Your lunchbox (if you had one) was a rickety metal thing with a picture of Charlie’s Angels or ET or Star Wars on the front.  It came with a thermos, that was supposed to keep your milk cold or your soup hot but which mostly “kept” any food inside of it at the perfect temperature to encourage bacteria growth.  Your sparkly lunchbox was purchased for a few bucks at the local drugstore, and usually looked like it had been run over by a car after a week of use.

The lunch contained within usually included such culinary delights as bologna on Wonder Bread, some cheese doodles, and a bruised apple.  Each of these items were placed inside a plastic sandwich bag.  Anything that wasn’t consumed was tossed in the garbage can along with those plastic baggies that are probably still taking up space in your old neighborhood’s local landfill. 
The lunchbox of 2015 is a fancy bento box type affair, that costs approximately ten times as much as your Barbie lunchbox of yore.  There are carefully portioned compartments for various healthy foodstuffs, none of which is labeled “cheese doodles”.  Parents are expected to prepare lunchtime meals that are healthy, appealing to a three year old, and pretty enough to post on Pinterest. 

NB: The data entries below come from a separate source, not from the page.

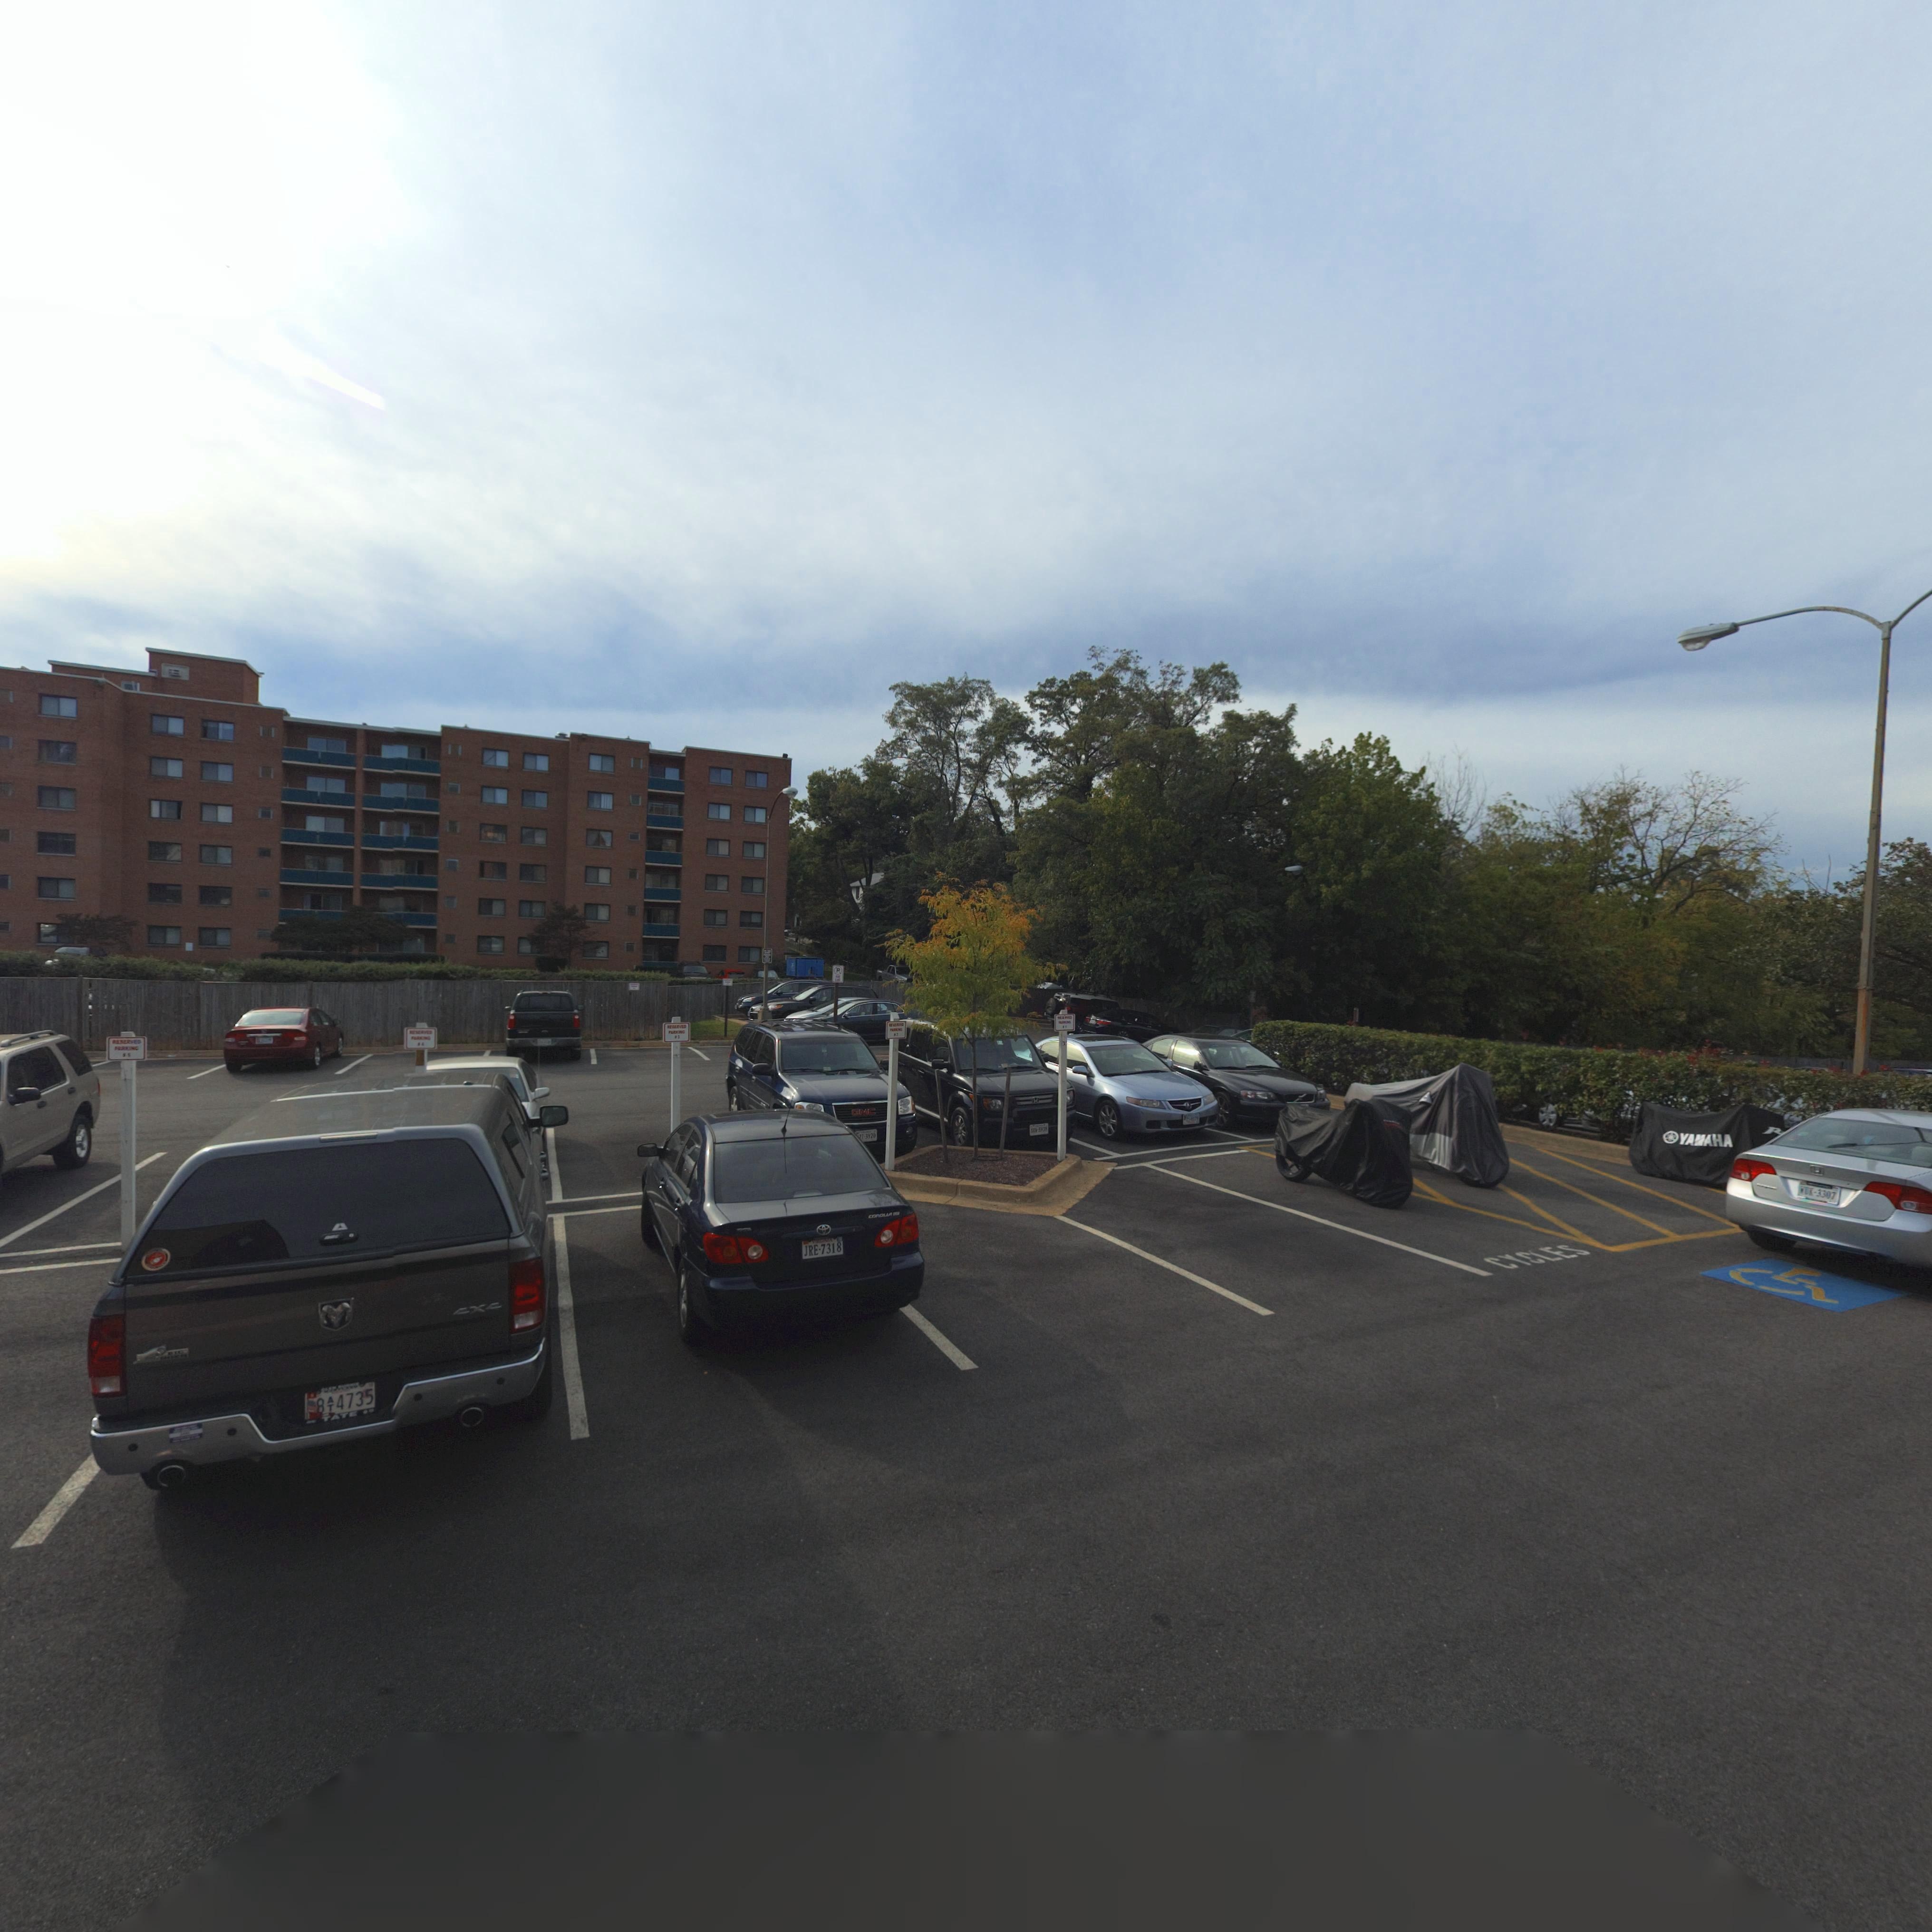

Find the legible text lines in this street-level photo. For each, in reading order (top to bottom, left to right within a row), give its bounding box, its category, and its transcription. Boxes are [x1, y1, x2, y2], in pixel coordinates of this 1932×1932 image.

[668, 1030, 680, 1034] None: PARKI
[666, 1024, 687, 1030] None: RESE*VED
[851, 1108, 877, 1116] None: GMC
[865, 1132, 877, 1140] None: 3920
[1037, 1127, 1041, 1133] None: 5
[1678, 1130, 1736, 1151] None: YAMAHA
[1816, 1187, 1839, 1202] None: 3307
[867, 1211, 893, 1219] None: COROLLA
[802, 1240, 842, 1257] None: JRE-7318
[811, 1237, 835, 1245] None: VI*GINIA
[1479, 1242, 1598, 1273] None: CYCLES
[451, 1300, 504, 1318] None: 4X4
[315, 1396, 326, 1416] None: 8
[325, 1394, 335, 1414] None: AT
[335, 1386, 376, 1411] None: 4735
[320, 1410, 359, 1424] None: TATE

This fancy lunchbox needs to be placed inside a temperature controlled lunch bag, which is a separate item also costing ten times more than your Transformers lunchbox.  The lunch bag has handles to make it easy to carry, but it also has a compartment inside to hold an ice pack so that your child’s lunch never reaches a dangerous temperature which could lead to a food-borne illness.  This is especially important since your child’s lunch often contains artisanal raw cheese or yogurt, sushi, and sprouted organic grains. 
Nobody had food allergies.  That’s just crazy talk ginned up by some wacko hippies in Berkeley.  Peanuts are delicious, no one even knew what gluten was, and any kid who didn’t drink milk was an under-nourished freak. 
Don’t even think about sending your kid to school with a nut product.  Peanuts are practically weapons of mass toddler destruction.  You better not put good ol’ wheat bread in your child’s lunch, or everyone will accuse you of pumping your child full of poisonous gluten.  Also, you may want to rethink sending your son to school with milk, because cow's milk is terrible and it is entirely possible Junior will be a social pariah since no one wants to be friends with THE MILK DRINKER.   

Honestly, I'm thinking of sending some cheese doodles for snack just to f*ck with them.

Now if you'll excuse me, I have to go get my Xanax prescription refilled.